According to reports, former space scientist to hold science competition for children in the first week of June.If you are a middle or high school student wondering how to spend time this summer, here is an creative project that requires applying classroom physics to address a real time issue.
A competition is to be held in the first week of June where kids in the age group of 10-15 years can design and showcase wind energy generators.
The idea is to create awareness about the importance and application of renewable sources of energy like wind.
Students will be given basic material including a DC motor, pulleys, wires, LEDs, connecting hooks and a set of instructions. In a span of a fortnight, they will have to individually design a wind energy device that can be hand held.
When held against constant flow of wind, the device should generate energy which can make the LEDs glow, thus erasing the need for other forms of light.
LEDs or light emitting diodes are used as indicator lamps and for lighting purposes.
“How they connect wires and design the base device which will move when put up against wind is the key here.
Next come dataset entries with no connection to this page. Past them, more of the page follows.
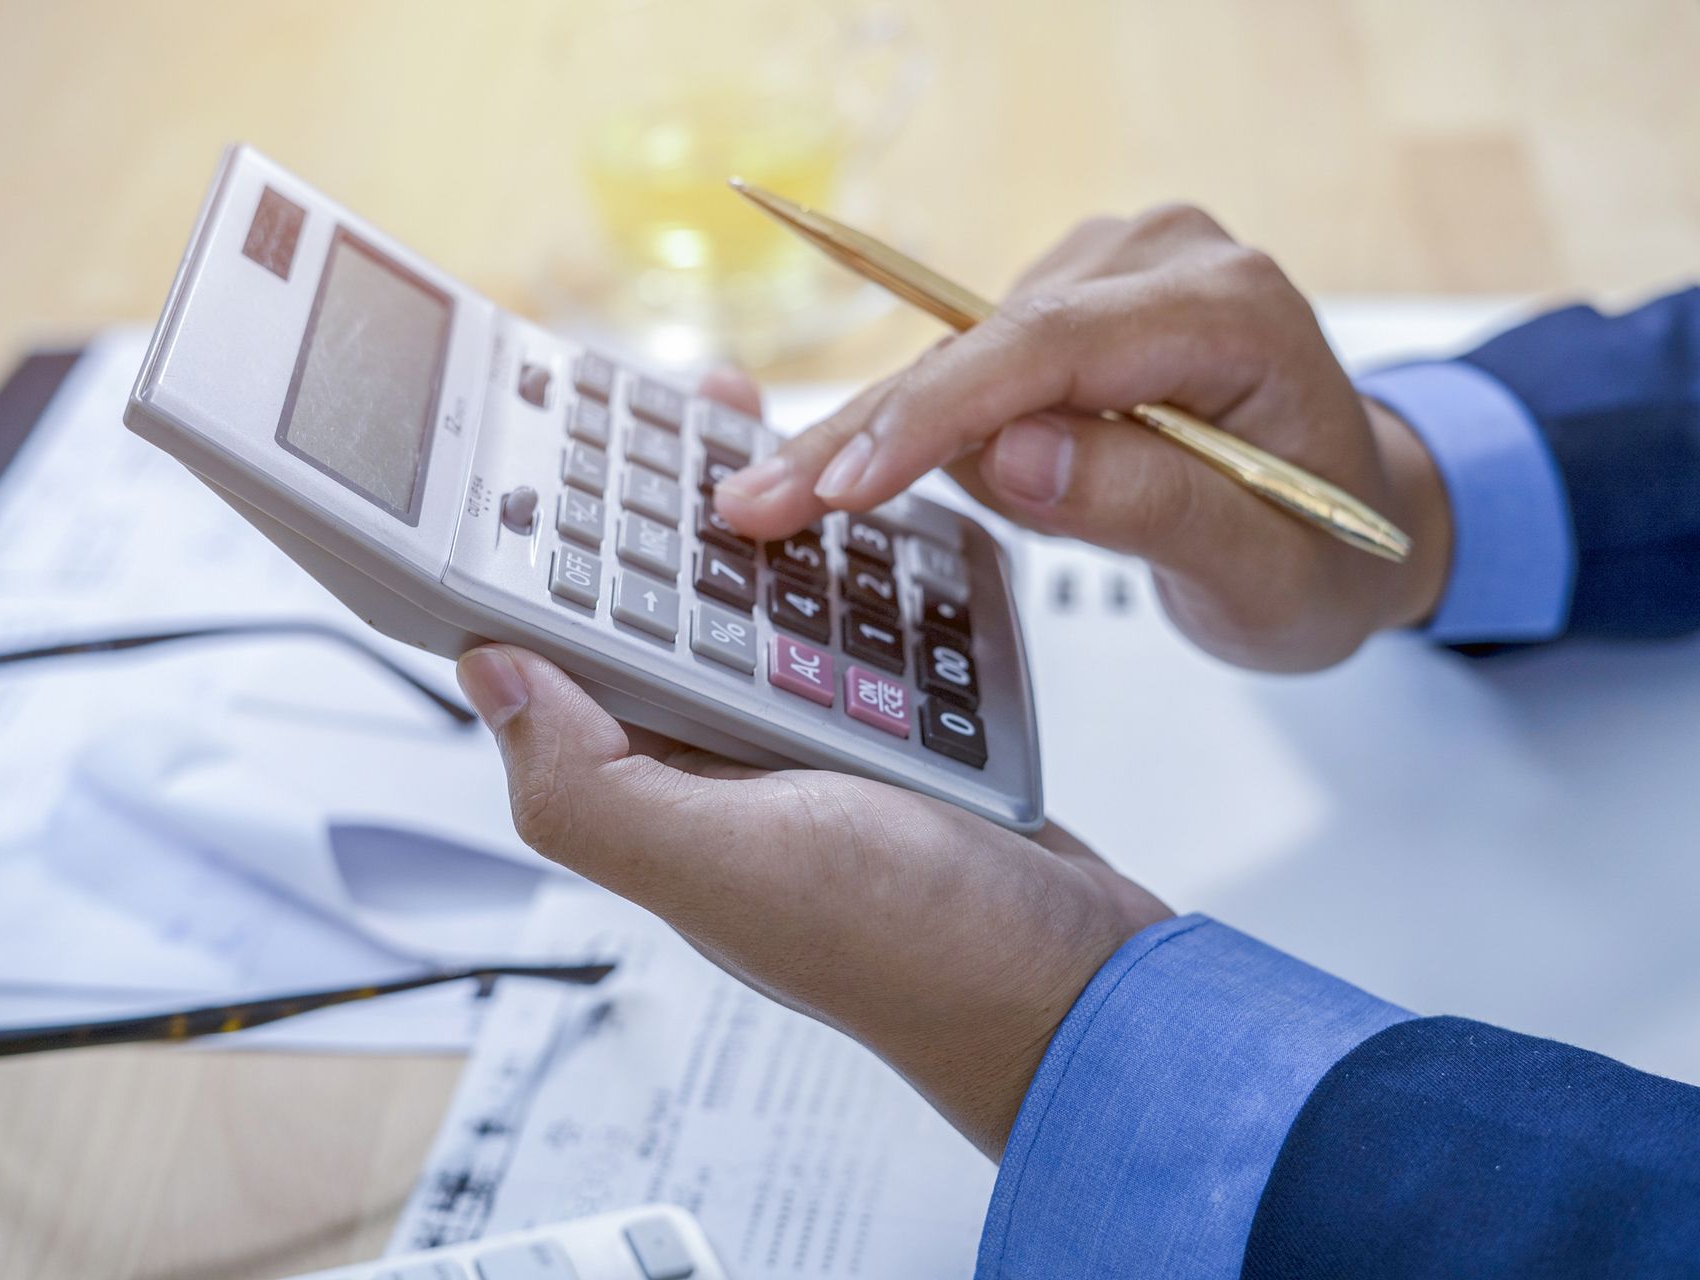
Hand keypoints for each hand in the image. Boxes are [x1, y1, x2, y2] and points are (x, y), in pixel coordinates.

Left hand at [457, 368, 1168, 1156]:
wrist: (1084, 989)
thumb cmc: (918, 951)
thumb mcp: (727, 865)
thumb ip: (590, 783)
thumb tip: (489, 673)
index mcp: (656, 794)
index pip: (568, 655)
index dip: (550, 549)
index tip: (557, 444)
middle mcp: (718, 772)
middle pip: (660, 613)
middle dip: (655, 508)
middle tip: (670, 404)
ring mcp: (806, 752)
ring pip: (759, 608)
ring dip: (755, 519)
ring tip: (753, 426)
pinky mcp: (888, 736)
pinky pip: (849, 627)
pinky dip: (850, 562)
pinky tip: (865, 510)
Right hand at [713, 205, 1454, 671]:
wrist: (1355, 519)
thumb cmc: (1324, 552)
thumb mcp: (1263, 570)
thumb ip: (1150, 507)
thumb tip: (1011, 457)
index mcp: (1229, 308)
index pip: (1051, 347)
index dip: (934, 414)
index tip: (841, 483)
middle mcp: (1160, 263)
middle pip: (979, 345)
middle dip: (866, 435)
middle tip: (753, 504)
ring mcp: (1108, 276)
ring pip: (953, 357)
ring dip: (877, 440)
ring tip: (786, 505)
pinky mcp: (1068, 306)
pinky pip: (964, 366)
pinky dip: (907, 431)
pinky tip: (860, 477)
That will determine how many LEDs actually glow,” says former ISRO scientist Sujata Virdhe, the brain behind this competition.
For designing the base device, which can be shaped in any form including a wind-mill, students can use any light material including paper, plastic, thermocol, etc.
“We will give them about 10 LEDs. They are welcome to buy more and try and glow all of them,” says Virdhe.
The winner will be decided depending on the number of LEDs that glow and also how well the device has been designed.
Being an individual competition, it has an upper limit of 1,000 participants, says Virdhe, adding that depending on the success, she will extend it to include designing devices that can tap solar energy.
“Students need to use whatever they learn to come up with products and devices having wider reach and usage,” says Virdhe, who herself designs products like microscopes, solar goggles, telescopes and magnets for school kids.
L Green Ventures, the firm she started in 2009, after working in ISRO for over 22 years, makes products that can help students learn math tables through board games like snakes and ladder and play kits to understand physics concepts like magnetism, electricity, light and sound.
“I plan to hold more science based events and competitions where children can apply their learnings for solving problems and innovating,” says Virdhe.